Data for the task:
Content starts

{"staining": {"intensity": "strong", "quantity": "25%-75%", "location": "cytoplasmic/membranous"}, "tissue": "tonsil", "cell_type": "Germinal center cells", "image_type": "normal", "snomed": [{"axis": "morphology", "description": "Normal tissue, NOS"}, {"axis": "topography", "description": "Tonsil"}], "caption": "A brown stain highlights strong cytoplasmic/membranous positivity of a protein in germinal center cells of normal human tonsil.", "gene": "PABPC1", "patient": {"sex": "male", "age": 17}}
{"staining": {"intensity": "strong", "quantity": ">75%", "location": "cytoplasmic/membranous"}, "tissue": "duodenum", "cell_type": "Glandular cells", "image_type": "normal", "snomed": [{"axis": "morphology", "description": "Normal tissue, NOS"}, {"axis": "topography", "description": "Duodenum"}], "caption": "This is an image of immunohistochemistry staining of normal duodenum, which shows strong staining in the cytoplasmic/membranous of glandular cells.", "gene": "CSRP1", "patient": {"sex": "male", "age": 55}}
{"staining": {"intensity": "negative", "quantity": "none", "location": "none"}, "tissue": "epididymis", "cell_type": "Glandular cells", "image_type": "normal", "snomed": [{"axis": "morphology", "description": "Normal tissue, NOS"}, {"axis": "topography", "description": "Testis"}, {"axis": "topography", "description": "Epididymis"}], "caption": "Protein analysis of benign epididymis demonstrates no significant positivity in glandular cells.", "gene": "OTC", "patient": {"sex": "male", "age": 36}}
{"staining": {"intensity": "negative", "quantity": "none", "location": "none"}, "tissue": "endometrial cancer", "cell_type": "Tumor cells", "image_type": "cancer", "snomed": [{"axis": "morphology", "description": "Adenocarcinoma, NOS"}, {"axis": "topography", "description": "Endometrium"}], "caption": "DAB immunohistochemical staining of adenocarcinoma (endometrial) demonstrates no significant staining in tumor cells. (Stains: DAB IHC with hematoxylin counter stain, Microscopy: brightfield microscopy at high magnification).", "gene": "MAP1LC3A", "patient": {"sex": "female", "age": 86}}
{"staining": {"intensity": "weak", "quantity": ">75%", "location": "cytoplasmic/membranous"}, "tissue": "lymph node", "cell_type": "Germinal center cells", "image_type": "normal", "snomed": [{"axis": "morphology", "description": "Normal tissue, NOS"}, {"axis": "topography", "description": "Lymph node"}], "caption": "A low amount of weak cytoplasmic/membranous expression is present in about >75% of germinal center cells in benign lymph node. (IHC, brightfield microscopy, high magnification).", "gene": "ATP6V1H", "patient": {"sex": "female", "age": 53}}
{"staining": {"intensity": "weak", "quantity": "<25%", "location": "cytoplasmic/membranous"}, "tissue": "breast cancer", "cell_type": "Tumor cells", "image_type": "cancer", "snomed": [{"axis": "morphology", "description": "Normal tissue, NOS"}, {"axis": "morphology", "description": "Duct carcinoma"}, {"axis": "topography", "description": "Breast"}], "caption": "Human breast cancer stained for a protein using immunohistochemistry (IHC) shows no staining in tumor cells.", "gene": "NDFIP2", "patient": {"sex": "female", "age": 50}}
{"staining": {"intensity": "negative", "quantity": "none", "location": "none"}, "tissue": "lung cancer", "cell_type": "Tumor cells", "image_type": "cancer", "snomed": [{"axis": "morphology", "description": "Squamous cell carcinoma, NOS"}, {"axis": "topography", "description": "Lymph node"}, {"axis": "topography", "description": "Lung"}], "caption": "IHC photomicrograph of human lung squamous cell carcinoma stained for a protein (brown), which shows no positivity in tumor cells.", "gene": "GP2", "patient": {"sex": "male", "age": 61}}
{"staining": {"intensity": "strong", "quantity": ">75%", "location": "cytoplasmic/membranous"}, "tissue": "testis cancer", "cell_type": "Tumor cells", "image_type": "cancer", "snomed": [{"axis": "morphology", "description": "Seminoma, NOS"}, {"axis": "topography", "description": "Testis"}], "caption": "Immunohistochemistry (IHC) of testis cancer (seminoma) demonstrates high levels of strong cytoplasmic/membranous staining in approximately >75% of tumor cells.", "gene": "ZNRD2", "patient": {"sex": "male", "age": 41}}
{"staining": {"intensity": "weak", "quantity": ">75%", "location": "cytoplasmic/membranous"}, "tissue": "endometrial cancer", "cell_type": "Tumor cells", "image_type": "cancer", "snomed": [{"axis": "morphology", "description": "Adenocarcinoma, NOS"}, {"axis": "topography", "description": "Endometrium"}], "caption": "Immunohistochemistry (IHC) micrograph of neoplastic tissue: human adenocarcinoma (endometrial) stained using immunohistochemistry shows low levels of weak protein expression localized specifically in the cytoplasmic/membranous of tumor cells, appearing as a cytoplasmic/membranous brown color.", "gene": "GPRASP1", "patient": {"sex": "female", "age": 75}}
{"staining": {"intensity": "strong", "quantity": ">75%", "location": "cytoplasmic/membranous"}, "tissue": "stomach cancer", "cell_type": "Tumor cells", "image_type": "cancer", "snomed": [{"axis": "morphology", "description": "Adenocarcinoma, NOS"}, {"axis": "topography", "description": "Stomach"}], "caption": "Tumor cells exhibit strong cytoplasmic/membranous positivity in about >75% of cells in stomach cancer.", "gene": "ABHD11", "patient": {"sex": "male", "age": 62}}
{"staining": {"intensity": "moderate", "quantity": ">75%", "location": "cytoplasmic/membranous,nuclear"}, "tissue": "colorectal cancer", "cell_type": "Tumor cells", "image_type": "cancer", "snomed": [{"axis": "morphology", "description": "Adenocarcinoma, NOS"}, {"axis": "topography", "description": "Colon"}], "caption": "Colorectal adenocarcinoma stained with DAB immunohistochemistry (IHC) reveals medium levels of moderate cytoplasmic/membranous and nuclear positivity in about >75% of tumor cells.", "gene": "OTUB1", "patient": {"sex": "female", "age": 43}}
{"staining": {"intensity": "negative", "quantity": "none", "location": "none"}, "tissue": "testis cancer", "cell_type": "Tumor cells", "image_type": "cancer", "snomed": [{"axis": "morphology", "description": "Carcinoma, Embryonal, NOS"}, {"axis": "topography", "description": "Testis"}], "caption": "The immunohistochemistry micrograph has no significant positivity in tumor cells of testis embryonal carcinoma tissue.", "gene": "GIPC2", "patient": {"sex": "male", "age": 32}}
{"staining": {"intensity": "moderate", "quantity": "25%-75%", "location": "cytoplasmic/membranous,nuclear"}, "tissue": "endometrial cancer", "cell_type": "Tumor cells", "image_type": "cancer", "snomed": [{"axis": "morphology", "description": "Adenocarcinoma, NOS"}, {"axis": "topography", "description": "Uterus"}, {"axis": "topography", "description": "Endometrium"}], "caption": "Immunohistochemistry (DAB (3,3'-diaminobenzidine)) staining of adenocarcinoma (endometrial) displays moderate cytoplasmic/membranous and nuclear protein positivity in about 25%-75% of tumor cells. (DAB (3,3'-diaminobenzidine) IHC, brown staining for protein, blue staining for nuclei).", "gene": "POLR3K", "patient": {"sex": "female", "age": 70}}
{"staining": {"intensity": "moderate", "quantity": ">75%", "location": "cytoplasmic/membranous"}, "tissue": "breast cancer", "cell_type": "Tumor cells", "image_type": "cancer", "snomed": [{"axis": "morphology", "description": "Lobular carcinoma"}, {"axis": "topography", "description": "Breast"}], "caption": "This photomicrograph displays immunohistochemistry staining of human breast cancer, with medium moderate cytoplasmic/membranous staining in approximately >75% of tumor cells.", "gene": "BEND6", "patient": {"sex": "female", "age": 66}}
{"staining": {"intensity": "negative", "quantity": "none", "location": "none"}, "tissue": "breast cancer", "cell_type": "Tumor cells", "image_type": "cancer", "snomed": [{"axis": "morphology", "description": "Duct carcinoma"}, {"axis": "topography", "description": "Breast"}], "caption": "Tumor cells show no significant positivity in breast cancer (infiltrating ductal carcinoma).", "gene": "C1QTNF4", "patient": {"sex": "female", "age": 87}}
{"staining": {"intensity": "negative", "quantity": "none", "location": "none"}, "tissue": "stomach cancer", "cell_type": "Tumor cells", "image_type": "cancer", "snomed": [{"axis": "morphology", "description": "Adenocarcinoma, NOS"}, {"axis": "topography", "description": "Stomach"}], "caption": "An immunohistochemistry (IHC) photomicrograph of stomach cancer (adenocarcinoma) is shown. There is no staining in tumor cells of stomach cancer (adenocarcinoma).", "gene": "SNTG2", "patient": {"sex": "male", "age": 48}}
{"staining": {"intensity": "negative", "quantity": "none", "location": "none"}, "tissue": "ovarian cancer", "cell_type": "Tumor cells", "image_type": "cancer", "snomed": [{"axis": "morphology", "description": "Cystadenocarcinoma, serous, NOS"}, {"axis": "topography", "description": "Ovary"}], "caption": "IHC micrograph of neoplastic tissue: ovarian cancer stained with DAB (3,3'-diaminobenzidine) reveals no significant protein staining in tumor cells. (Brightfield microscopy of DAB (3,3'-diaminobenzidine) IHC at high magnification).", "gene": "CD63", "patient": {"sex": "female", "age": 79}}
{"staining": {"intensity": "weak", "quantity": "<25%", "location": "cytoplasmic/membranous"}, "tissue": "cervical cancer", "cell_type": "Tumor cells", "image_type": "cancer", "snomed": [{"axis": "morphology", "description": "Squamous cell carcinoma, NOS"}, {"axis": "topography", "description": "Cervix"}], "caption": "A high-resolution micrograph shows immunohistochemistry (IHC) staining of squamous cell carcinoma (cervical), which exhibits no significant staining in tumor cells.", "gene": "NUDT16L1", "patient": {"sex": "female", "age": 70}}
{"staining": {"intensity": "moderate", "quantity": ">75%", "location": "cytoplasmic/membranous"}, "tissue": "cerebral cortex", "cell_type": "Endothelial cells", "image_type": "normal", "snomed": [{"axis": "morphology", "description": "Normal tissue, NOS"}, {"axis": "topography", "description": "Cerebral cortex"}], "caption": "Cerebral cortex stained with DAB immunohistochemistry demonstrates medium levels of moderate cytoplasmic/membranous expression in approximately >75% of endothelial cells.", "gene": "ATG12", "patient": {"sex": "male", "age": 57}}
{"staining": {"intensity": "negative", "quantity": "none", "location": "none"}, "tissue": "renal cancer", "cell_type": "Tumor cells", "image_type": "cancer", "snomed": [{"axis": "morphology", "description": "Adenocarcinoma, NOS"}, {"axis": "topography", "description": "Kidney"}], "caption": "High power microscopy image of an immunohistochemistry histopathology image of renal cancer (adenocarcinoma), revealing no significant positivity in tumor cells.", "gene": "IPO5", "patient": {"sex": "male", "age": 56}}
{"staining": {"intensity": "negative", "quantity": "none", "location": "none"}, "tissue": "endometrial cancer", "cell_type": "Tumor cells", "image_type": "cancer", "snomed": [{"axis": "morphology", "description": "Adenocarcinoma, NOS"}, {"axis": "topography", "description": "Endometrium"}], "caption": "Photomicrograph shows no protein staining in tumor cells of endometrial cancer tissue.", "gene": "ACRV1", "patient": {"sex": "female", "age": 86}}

Content ends

Problem: Copy each line holding "squamous" from the material above.

Result:
{"staining": {"intensity": "negative", "quantity": "none", "location": "none"}, "tissue": "lung cancer", "cell_type": "Tumor cells", "image_type": "cancer", "snomed": [{"axis": "morphology", "description": "Squamous cell carcinoma, NOS"}, {"axis": "topography", "description": "Lymph node"}, {"axis": "topography", "description": "Lung"}], "caption": "IHC photomicrograph of human lung squamous cell carcinoma stained for a protein (brown), which shows no positivity in tumor cells.", "gene": "GP2", "patient": {"sex": "male", "age": 61}}
{"staining": {"intensity": "weak", "quantity": "<25%", "location": "cytoplasmic/membranous"}, "tissue": "cervical cancer", "cell_type": "Tumor cells", "image_type": "cancer", "snomed": [{"axis": "morphology", "description": "Squamous cell carcinoma, NOS"}, {"axis": "topography", "description": "Cervix"}], "caption": "A high-resolution micrograph shows immunohistochemistry (IHC) staining of squamous cell carcinoma (cervical), which exhibits no significant staining in tumor cells.", "gene": "NUDT16L1", "patient": {"sex": "female", "age": 70}}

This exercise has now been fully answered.